Professor Mats Nilsson,
Associate Faculty at the Wellcome Sanger Institute and Platform Director at Science for Life Laboratory
The integration of spatial transcriptomics platforms into our research at the Sanger Institute is transforming the questions we ask and the insights we ultimately gather. From unpicking the complexity of glioblastoma – aggressive brain tumour – to unravelling what goes wrong in skin diseases, our scientists are harnessing these new tools to provide a whole new layer of biological understanding. As spatial transcriptomic technologies become more refined and higher throughput, they will continue to change how we study health and disease, enabling more discovery and driving precision medicine forward.
Further developments to maximise use
The last ten years has seen tremendous development in spatial technologies. There are now machines that can do spatial biology at high throughput, producing robust and high-quality data. However, these technologies are still very expensive and can be quite slow depending on the number of genes you are looking at.

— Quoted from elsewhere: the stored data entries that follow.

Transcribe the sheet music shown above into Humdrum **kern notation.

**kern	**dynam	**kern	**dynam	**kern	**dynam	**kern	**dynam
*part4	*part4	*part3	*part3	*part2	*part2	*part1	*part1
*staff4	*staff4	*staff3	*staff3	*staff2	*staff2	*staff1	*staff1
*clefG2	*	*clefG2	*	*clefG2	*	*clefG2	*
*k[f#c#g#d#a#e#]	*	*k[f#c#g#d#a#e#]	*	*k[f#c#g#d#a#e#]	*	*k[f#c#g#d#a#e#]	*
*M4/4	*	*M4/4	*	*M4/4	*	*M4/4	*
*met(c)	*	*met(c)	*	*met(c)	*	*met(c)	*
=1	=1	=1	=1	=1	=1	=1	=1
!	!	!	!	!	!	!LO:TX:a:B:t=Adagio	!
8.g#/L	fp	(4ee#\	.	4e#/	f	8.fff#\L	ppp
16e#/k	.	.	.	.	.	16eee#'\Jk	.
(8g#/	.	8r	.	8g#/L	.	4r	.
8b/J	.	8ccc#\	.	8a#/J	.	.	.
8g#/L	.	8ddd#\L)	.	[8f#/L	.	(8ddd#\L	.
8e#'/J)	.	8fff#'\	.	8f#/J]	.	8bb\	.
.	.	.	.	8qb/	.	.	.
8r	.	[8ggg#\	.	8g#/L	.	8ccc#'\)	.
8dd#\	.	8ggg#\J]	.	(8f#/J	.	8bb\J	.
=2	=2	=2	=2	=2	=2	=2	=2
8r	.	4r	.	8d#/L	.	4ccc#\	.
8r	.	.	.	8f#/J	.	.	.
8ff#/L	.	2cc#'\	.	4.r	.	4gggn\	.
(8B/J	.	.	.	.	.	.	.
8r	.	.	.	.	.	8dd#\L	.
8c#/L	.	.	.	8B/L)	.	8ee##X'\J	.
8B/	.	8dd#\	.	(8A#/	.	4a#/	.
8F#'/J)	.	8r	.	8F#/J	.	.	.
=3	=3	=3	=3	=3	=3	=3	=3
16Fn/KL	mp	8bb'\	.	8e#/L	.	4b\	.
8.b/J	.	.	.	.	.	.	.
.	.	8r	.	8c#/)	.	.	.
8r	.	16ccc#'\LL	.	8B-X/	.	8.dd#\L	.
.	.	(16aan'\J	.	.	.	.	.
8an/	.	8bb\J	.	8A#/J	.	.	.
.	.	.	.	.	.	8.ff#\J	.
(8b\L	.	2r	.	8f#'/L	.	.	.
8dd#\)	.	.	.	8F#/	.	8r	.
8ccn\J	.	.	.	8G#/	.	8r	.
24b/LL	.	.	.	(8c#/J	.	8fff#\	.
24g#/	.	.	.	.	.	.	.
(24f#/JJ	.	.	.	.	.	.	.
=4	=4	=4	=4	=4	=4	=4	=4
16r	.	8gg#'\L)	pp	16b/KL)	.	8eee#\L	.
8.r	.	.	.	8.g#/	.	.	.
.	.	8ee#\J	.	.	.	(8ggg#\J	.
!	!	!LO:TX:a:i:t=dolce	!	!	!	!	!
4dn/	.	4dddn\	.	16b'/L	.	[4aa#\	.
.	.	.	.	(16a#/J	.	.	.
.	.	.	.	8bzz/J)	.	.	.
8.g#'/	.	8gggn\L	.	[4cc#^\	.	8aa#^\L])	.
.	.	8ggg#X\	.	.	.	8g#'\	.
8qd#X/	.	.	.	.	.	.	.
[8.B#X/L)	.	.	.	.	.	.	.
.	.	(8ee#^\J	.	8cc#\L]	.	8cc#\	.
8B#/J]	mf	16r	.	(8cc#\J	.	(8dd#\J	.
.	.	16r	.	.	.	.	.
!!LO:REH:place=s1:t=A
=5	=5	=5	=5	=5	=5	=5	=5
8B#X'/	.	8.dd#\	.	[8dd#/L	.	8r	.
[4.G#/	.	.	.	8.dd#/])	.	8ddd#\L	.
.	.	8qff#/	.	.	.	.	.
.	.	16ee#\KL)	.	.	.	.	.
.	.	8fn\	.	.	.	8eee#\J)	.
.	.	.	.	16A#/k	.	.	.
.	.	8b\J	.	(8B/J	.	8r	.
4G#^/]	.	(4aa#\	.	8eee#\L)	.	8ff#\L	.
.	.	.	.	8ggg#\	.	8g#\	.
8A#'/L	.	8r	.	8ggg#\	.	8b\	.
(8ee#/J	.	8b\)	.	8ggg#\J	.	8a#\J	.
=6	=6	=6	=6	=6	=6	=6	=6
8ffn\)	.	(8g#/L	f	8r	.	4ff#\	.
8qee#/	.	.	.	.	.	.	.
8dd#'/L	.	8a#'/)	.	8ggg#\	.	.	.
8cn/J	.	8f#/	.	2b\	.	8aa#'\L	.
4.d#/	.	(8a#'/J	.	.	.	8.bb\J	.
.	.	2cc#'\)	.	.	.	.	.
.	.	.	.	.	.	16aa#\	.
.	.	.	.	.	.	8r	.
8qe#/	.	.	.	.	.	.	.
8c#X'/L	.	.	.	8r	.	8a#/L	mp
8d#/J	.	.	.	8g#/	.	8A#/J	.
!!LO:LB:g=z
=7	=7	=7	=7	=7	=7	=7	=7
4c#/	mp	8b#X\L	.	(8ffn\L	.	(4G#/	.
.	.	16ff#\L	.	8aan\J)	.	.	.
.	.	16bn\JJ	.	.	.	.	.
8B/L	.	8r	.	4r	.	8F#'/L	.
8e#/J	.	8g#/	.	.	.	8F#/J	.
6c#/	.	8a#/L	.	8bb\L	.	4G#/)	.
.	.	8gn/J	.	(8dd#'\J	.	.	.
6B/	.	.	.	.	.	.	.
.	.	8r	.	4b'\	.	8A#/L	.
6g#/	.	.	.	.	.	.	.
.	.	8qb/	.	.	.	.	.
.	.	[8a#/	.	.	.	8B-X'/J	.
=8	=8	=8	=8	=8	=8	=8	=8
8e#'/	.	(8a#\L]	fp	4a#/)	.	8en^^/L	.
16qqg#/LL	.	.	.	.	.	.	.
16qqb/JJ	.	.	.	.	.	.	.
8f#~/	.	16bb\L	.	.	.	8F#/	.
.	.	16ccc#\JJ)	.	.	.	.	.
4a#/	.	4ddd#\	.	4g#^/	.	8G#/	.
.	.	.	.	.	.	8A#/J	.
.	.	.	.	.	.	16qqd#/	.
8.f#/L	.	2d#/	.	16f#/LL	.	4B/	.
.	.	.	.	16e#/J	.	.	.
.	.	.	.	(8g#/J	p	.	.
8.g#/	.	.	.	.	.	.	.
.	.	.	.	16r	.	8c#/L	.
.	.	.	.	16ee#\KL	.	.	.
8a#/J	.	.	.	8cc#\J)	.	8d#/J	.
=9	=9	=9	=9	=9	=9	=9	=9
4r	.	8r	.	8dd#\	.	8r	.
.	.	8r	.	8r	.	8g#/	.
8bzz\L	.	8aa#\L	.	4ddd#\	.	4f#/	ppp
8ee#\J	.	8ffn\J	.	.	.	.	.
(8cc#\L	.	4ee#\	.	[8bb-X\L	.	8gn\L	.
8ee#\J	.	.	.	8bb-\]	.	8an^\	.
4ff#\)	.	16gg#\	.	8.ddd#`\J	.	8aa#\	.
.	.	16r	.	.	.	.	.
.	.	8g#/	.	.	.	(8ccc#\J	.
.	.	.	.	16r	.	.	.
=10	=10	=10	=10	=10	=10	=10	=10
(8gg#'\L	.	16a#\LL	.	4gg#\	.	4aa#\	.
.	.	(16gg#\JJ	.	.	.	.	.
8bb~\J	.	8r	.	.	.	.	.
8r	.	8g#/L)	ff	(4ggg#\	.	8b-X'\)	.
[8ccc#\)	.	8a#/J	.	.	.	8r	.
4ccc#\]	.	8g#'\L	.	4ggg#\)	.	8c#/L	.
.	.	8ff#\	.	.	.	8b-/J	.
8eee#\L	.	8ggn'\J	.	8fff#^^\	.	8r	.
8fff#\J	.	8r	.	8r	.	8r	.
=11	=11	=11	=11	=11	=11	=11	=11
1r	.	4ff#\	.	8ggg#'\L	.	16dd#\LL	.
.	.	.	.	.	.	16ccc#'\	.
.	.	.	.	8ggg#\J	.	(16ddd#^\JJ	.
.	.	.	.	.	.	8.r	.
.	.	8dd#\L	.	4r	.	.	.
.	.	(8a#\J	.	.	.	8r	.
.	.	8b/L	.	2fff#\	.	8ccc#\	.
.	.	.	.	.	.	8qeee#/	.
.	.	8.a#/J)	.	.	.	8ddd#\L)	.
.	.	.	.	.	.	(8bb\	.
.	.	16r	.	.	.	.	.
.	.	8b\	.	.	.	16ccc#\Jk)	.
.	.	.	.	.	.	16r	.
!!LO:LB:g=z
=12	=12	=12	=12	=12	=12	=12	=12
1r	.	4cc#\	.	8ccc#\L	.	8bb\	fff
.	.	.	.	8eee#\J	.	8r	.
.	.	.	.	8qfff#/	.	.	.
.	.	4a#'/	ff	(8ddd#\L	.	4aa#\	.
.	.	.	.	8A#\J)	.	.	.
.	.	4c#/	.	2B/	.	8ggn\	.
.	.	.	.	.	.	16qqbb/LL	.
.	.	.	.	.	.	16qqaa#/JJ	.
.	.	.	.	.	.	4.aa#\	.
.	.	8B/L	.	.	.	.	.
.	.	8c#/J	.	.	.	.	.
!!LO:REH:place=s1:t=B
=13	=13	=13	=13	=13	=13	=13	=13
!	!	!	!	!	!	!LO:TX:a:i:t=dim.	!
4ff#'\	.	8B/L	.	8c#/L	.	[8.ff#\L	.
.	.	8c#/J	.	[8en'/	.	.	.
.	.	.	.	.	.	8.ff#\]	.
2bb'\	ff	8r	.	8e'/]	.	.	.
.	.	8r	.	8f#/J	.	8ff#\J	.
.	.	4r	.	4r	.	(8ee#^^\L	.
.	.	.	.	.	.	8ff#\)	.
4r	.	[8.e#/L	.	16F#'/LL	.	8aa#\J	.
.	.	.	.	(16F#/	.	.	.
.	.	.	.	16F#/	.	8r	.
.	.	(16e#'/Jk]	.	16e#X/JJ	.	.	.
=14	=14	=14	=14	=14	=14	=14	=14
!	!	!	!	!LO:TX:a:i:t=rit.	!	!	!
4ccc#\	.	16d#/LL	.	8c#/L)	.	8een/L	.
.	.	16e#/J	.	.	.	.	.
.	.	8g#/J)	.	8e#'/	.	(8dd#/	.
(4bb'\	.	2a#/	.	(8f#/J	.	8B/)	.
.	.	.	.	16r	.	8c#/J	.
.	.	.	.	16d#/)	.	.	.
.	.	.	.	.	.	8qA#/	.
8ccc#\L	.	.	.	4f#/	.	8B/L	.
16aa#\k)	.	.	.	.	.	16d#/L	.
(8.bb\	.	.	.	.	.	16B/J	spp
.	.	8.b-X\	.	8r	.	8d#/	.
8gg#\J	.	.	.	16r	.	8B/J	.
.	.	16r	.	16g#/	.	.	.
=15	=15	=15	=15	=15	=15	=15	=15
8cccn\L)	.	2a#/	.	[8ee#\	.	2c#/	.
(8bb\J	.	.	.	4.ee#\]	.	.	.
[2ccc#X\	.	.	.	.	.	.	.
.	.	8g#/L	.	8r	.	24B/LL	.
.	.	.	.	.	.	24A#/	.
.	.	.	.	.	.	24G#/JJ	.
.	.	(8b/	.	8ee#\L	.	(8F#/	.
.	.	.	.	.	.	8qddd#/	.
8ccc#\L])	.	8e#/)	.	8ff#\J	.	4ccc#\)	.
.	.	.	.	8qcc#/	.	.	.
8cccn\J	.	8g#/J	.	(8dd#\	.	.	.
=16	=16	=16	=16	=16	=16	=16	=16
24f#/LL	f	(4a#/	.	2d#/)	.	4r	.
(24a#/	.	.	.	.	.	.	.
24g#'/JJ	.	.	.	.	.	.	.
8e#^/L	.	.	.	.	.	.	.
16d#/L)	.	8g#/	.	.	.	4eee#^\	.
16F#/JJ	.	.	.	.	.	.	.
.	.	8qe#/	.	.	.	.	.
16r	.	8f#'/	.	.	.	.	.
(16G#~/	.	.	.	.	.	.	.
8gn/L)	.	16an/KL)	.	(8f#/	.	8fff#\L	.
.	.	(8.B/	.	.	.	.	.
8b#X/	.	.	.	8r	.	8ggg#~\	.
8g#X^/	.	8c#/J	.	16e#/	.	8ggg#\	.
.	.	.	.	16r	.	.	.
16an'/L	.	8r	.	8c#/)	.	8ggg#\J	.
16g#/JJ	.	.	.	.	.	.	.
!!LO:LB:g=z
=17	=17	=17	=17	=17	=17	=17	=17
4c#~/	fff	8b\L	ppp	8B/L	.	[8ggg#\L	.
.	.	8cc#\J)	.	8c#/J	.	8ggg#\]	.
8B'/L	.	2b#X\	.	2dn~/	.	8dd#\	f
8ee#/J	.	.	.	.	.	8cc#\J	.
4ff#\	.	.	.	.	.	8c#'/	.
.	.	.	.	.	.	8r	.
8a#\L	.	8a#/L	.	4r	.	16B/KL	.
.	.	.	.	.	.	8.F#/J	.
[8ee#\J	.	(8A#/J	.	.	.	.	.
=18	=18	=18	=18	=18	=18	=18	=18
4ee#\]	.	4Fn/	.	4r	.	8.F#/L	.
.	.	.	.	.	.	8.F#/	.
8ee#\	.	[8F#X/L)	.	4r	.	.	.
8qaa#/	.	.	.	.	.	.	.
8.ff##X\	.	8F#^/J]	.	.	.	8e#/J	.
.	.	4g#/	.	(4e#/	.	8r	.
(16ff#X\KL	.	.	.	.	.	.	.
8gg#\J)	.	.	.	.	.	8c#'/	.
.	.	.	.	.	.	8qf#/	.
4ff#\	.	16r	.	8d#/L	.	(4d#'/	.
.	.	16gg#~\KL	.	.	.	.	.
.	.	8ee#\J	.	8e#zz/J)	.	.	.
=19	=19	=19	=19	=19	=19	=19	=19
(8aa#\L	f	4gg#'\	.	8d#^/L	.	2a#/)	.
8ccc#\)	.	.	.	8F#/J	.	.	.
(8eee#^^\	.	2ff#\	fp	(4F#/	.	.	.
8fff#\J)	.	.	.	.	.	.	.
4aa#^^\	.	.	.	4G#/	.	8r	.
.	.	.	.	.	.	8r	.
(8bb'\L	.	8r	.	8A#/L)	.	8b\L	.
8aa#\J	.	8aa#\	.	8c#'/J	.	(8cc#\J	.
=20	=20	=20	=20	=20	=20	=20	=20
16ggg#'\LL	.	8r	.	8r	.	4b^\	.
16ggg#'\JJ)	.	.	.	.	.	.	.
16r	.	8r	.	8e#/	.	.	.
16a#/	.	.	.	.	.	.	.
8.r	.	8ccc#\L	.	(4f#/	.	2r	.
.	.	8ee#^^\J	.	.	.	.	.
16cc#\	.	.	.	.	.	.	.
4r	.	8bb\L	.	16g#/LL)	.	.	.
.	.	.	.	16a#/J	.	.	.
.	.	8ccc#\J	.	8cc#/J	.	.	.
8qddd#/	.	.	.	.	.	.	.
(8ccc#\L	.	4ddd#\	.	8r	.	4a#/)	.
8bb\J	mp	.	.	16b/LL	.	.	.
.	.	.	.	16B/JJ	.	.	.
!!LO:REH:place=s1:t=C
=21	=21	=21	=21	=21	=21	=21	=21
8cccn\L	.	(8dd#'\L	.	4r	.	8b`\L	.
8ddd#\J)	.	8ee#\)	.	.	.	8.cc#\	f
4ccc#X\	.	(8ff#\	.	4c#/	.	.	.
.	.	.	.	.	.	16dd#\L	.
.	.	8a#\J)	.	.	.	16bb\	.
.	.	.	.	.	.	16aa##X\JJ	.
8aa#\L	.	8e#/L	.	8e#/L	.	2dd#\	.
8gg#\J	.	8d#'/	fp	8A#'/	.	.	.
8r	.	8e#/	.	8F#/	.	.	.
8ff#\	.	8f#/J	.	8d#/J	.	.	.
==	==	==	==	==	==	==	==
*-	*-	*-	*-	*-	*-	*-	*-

Another challenge of spatial transcriptomics is that some of the early platforms captured gene expression from clusters of cells rather than single cells. This can be challenging with human tissues where lots of cells are packed together or when applied to less complex organisms, such as worms, where completely different cell types can be very close together. There are newer methods attempting to improve this resolution, but they can be technically demanding.

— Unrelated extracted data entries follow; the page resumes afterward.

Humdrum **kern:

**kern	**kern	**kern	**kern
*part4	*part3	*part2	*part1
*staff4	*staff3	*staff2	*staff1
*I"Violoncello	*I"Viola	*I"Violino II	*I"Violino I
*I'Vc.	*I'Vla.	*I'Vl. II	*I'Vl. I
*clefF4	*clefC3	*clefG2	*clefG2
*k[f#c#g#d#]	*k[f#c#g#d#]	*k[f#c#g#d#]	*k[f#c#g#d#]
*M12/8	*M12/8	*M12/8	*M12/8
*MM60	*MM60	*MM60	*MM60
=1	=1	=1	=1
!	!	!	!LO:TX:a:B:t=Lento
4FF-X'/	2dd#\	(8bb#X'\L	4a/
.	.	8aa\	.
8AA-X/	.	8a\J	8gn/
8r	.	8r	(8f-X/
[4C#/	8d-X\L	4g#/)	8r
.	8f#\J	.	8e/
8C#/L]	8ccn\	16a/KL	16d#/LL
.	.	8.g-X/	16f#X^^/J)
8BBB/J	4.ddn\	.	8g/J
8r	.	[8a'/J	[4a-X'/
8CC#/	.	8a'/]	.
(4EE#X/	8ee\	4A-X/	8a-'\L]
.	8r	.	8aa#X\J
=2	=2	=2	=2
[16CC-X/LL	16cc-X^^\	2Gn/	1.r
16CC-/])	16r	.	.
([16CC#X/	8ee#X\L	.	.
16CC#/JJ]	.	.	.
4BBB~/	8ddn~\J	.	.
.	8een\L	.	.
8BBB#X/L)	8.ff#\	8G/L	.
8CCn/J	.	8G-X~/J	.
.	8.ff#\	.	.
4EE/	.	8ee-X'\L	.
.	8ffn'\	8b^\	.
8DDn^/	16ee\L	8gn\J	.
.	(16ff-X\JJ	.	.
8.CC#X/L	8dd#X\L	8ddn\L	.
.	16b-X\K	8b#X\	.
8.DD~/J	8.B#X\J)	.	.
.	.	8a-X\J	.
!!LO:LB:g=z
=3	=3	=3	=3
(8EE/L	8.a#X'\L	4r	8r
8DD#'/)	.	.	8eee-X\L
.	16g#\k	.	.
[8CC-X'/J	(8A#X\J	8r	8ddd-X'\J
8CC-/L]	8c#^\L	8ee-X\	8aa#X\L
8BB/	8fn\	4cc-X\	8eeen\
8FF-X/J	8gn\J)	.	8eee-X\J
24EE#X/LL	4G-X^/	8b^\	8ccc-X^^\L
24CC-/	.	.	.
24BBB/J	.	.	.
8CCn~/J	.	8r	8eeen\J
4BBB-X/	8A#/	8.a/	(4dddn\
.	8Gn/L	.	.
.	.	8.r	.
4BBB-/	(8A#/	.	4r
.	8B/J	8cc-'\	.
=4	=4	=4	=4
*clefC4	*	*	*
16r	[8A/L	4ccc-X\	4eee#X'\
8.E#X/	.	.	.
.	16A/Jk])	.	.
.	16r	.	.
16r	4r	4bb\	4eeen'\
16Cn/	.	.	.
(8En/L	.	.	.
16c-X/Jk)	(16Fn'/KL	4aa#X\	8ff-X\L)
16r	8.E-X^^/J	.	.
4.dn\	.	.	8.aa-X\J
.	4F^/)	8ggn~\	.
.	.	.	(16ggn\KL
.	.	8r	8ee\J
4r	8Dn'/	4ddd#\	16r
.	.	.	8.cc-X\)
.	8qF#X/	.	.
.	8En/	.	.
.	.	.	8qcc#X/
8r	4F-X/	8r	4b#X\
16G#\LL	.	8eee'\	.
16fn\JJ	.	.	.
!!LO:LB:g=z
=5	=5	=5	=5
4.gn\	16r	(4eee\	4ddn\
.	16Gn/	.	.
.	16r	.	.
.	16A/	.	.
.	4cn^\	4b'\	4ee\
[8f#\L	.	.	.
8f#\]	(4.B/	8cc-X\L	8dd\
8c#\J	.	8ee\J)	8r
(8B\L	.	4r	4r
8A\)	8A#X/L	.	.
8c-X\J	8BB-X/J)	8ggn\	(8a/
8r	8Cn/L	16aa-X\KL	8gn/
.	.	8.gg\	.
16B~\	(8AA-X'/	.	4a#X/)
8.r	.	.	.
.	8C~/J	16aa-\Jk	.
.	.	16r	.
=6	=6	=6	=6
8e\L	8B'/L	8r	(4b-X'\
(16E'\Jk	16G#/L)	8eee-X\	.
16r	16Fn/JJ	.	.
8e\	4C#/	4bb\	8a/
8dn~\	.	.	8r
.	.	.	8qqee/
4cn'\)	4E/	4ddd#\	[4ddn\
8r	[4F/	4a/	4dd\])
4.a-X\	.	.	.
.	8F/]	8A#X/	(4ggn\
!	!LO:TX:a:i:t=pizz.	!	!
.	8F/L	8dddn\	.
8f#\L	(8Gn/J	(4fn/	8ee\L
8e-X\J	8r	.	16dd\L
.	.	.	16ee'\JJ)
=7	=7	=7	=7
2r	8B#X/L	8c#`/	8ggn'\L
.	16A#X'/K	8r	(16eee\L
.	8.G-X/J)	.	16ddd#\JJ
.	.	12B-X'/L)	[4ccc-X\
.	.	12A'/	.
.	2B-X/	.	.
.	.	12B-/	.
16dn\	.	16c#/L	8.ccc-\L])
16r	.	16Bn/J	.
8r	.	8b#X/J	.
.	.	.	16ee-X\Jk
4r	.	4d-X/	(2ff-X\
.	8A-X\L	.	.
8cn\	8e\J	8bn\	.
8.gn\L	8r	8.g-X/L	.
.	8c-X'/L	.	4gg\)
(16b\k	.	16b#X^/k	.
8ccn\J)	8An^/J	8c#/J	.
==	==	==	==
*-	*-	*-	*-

Other challenges surrounding spatial are related to changes in how scientists work. For example, precise tissue preparation is important to ensure that the tissue and therefore the data produced are of high quality. Some spatial platforms also only work on certain types of samples, like fresh-frozen tissue. In addition to these upstream elements, researchers also have to develop new tools to support downstream data analyses, including data visualisation and interpretation. Enabling the integration of spatial data with other modalities, including proteomics and metabolomics, will be a critical development to maximise insights even further.